I really, really, really like football. I have done as long as I can remember. So many memories from my teen years revolve around the sport-whether getting up at ungodly hours of the morning to watch Match of the Day (I had a mug that played the theme song and everything! It broke after about two weeks and I would occasionally wake up to the jaunty refrain echoing off the walls of the house as it malfunctioned), playing in my school’s team (I was defence, because it’s impossible to get anything past my ego), or heading down to the pub to watch the World Cup with my usually uninterested friends caught up in the excitement of the tournament, it’s always been part of my life. I’m sure there are a bunch of people rolling their eyes right now because, yes, football is pointless and stupid and everyone is overpaid and at the end of the day it essentially means nothing. But it entertains me, and I like pottering around on a Saturday afternoon listening to whatever matches BBC have deemed acceptable to broadcast this week.
But in the last couple of months or so, I’ve had the growing feeling that I’m not….welcome in the football world. I’m not the first to say this, and I won’t be the last, but sometimes I just want to enjoy my football in peace.

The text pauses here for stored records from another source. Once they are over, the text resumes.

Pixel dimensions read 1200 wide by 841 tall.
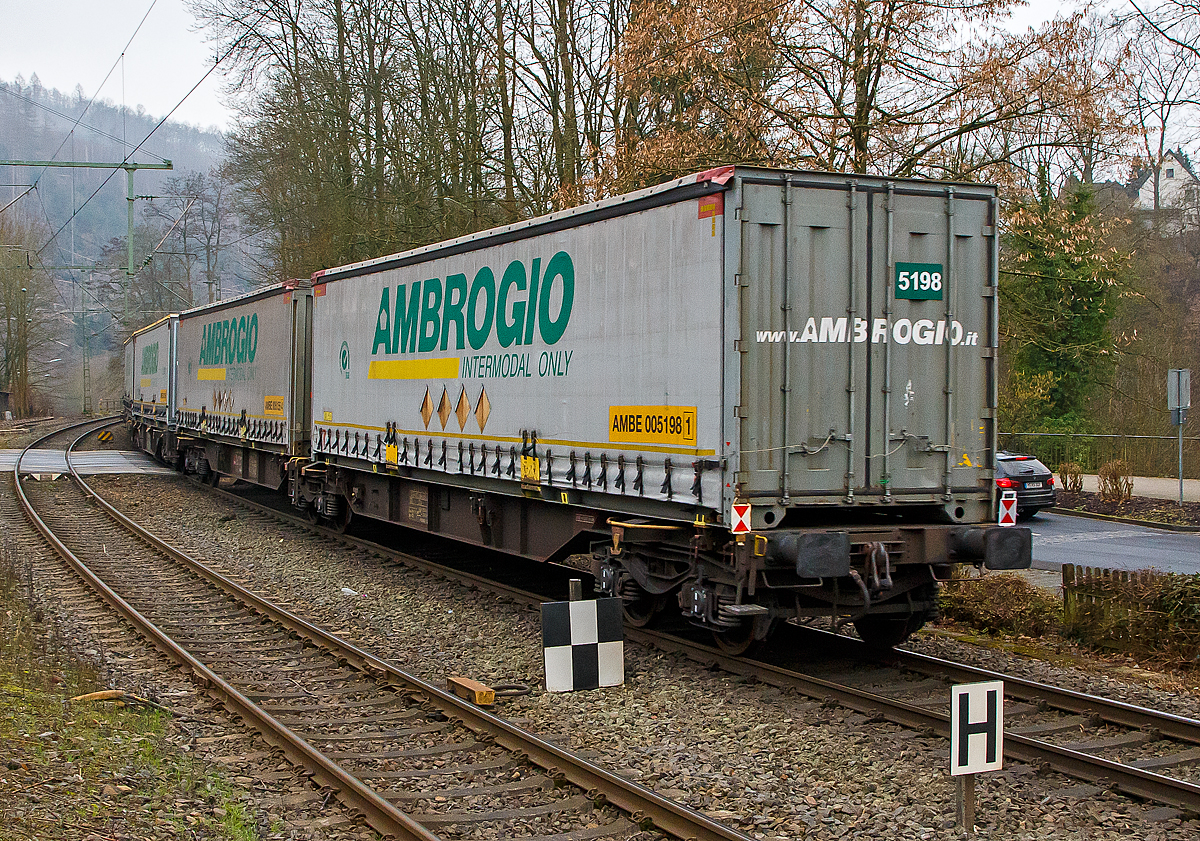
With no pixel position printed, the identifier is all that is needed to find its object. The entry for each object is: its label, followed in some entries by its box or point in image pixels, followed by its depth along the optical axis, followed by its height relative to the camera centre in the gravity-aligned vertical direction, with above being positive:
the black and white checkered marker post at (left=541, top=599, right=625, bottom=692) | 8.00 -1.76
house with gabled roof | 32.56 +6.90
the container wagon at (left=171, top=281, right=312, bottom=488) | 17.33 +0.54
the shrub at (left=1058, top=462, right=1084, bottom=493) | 23.11 -1.36
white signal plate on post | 5.25 -1.57
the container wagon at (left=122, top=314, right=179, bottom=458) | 27.94 +0.88
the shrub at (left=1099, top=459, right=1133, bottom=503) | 21.02 -1.33
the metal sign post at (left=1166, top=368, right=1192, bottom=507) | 20.08 +0.48
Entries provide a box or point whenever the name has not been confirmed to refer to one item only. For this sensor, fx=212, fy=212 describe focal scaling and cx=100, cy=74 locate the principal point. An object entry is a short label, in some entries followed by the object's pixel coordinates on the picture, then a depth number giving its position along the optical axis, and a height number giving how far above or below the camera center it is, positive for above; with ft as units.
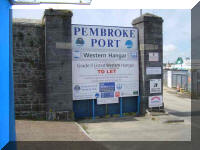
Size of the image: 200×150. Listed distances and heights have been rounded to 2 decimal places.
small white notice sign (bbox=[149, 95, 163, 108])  36.81 -5.00
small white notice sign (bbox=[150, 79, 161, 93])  36.94 -2.27
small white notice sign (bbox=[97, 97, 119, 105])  34.47 -4.54
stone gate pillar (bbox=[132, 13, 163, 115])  36.40 +3.87
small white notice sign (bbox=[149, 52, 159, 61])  36.76 +2.91
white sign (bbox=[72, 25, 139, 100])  33.17 +1.82
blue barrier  33.94 -5.80
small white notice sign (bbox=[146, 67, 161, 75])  36.63 +0.46
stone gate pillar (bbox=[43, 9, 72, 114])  30.66 +2.09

And by that, I mean without having to justify or prove my interest in it.
I put off writing this article for ages and ages, because there are surely far more important things to concern myself with than whether or not some bloke at the pub thinks I’m only there because I’m trying to impress my boyfriend. But then, twice in two days at university this week, a couple of my tutors made offhand comments about women not being interested in sports. And that’s certainly not the most offensive assumption that I’ve heard about my gender, but it’s still sexism and is still worth talking about, especially when it’s so alright to crack wise about it even in apparently neutral positions of authority.
I could easily list a hundred instances where someone has challenged my interest in football, but you’ve heard them all before: chatting to a guy in the smoking area during half-time and having him ask what team my boyfriend supported, and being surprised when I replied “the same team as me”; having a bloke demand to know the scores of the last three matches my team played in to “prove” I followed the sport; being told, through jokes and quips and outright statements, that women who like sports are an anomaly who are either faking it to impress a guy or unable to possibly comprehend the passion that “real” fans (read: men) have for it. I spoke to my boyfriend-who is just as big an anorak about football as I am- if he’d had similar responses when he’d mentioned his love of the sport, and the answer was a firm no.

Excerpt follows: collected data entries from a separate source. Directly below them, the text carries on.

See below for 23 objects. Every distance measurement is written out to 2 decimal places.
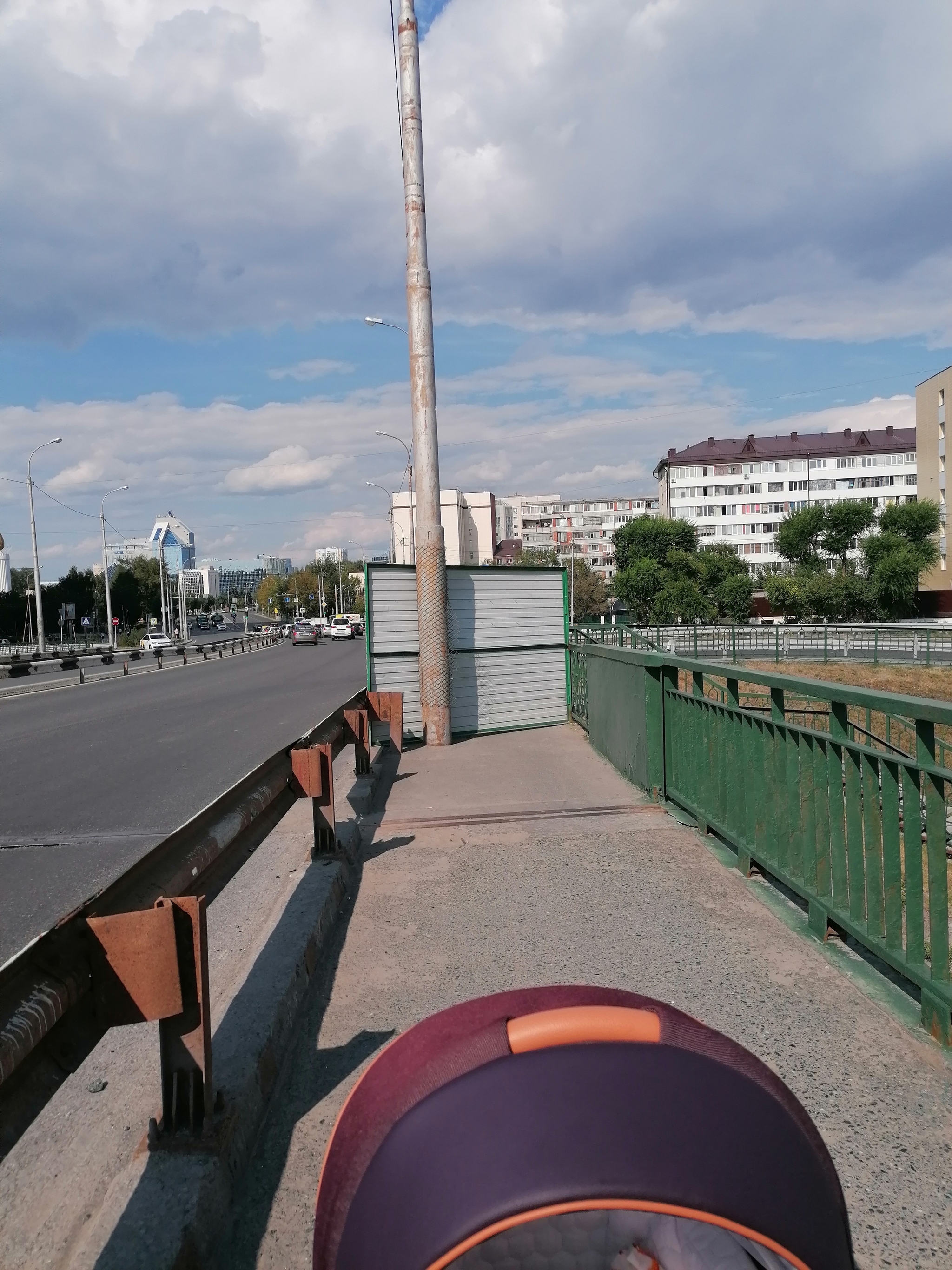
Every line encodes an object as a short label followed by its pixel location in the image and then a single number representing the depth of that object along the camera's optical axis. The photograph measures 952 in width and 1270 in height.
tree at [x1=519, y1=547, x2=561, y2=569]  113.69
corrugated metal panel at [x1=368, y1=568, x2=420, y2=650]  12.39
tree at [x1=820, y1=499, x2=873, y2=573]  80.12
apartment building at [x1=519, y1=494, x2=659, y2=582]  167.00
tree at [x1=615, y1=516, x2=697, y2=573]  91.88
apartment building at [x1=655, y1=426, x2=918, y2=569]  117.75
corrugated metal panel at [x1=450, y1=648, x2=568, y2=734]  13.01
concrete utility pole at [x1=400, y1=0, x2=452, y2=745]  12.10
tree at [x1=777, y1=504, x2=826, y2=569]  82.00
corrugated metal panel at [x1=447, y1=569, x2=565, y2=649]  13.03
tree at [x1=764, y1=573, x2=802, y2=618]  69.62
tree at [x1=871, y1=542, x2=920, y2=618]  66.81
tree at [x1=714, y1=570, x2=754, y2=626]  78.75
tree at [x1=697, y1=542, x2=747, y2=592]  82.03
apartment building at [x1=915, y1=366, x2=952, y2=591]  71.75
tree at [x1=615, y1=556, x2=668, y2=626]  84.25
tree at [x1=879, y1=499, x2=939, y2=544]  70.50
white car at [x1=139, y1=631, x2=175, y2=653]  61.26
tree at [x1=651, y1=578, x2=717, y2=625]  77.56
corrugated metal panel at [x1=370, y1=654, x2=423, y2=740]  12.41
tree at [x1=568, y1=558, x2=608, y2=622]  98.00
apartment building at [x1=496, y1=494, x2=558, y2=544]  181.25
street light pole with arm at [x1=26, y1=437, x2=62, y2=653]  49.47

And that is, of course, not to mention the actually game itself- fans making sexist jokes about the inclusion of women in the Fifa 16 game, Manchester United fans screaming abuse at a female doctor earlier this year, Andy Grey and Richard Keys joking about how a senior lineswoman would need to offside rule explained to her, etc, etc, ad finitum. Women are not welcomed to the sport the way men are, and that’s just stupid.

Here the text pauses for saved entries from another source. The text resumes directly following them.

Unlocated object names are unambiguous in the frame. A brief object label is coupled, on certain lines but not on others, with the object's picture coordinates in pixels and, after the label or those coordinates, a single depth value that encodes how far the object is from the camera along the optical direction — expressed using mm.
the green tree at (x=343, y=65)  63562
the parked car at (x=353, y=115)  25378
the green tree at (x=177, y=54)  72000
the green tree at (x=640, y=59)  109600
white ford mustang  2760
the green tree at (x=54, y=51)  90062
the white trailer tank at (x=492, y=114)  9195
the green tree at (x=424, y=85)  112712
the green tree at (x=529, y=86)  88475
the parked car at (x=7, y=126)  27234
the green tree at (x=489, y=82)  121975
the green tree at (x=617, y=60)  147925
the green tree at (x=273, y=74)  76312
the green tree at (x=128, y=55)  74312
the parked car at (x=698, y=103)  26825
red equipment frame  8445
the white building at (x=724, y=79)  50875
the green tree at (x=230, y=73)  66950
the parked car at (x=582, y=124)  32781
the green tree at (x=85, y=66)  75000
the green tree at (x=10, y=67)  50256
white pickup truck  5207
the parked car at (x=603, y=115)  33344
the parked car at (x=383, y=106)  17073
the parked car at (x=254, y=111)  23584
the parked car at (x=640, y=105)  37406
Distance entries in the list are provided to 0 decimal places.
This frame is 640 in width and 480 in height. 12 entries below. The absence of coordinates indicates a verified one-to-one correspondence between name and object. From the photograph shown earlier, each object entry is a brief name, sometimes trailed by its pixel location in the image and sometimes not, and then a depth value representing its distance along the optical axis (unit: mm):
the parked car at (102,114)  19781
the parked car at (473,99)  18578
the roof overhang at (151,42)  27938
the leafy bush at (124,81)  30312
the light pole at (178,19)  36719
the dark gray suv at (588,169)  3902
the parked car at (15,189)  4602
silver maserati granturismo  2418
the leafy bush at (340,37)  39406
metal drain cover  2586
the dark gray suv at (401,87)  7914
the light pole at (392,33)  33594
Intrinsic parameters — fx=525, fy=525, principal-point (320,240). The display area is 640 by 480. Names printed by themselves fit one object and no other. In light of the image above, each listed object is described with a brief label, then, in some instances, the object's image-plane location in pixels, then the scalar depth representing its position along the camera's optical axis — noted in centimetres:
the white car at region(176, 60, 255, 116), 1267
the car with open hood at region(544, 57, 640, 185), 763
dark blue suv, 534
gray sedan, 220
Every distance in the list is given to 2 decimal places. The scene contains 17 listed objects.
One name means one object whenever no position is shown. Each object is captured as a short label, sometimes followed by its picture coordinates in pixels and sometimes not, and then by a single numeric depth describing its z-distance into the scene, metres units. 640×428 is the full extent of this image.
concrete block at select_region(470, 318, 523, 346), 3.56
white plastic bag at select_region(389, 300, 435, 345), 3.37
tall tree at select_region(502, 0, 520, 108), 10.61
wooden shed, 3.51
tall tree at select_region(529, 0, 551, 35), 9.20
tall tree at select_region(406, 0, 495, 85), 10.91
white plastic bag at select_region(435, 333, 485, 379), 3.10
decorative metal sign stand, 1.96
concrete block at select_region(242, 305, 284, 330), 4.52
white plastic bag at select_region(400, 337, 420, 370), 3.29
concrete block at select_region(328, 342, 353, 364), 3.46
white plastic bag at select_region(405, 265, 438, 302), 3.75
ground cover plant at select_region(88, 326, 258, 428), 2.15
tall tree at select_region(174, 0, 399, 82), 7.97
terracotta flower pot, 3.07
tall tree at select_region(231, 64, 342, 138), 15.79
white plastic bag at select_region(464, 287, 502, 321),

I’m sure there are a few football fans reading this and thinking “I don’t care/am happy to see anyone get into football, regardless of gender!”. And you’re golden- this isn’t aimed at you. But, to all those people who hear that a woman likes or is involved with football and feel the need to interrogate her or get her to justify her interest, stop. Stop it. Stop it forever. We’re starting to sea the tide turn-very slowly- on women involved in football, whether that’s on the pitch or in the stands, and every time you demand a woman prove her love for the sport based on whatever arbitrary standards you’ve come up with, you’re pushing in the wrong direction. All I want is to be able to enjoy the sport I love in peace. And if one more person tries, unasked, to explain to offside rule to me, I won’t be responsible for my actions.